**Request:** Scan the data for lines with "these" and report the count by itself.

[Data records]
- - -
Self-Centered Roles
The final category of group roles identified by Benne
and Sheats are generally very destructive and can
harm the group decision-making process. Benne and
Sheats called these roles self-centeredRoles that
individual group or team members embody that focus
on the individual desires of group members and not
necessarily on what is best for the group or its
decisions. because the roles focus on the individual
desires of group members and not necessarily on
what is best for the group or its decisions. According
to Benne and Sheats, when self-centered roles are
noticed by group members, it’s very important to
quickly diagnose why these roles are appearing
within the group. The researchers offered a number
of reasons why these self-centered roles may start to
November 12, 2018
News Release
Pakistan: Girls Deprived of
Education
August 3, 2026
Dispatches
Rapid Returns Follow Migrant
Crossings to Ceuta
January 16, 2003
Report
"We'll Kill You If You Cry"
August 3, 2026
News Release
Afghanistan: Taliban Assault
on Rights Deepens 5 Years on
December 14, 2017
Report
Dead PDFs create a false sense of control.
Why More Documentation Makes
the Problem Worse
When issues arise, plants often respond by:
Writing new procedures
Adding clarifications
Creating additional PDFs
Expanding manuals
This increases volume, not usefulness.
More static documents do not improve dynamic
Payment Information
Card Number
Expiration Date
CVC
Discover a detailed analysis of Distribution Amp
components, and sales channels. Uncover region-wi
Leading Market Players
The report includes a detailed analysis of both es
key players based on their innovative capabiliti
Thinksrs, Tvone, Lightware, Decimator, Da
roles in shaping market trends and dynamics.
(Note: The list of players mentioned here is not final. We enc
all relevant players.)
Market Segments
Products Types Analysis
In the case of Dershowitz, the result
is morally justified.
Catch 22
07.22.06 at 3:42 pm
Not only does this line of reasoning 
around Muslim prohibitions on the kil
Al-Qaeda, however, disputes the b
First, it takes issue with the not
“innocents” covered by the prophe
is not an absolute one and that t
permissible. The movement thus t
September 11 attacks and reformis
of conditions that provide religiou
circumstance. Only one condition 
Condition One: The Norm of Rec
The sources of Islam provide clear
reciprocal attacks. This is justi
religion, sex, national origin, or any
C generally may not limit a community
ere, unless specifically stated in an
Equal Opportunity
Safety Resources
- - -
**Exercise result:** 3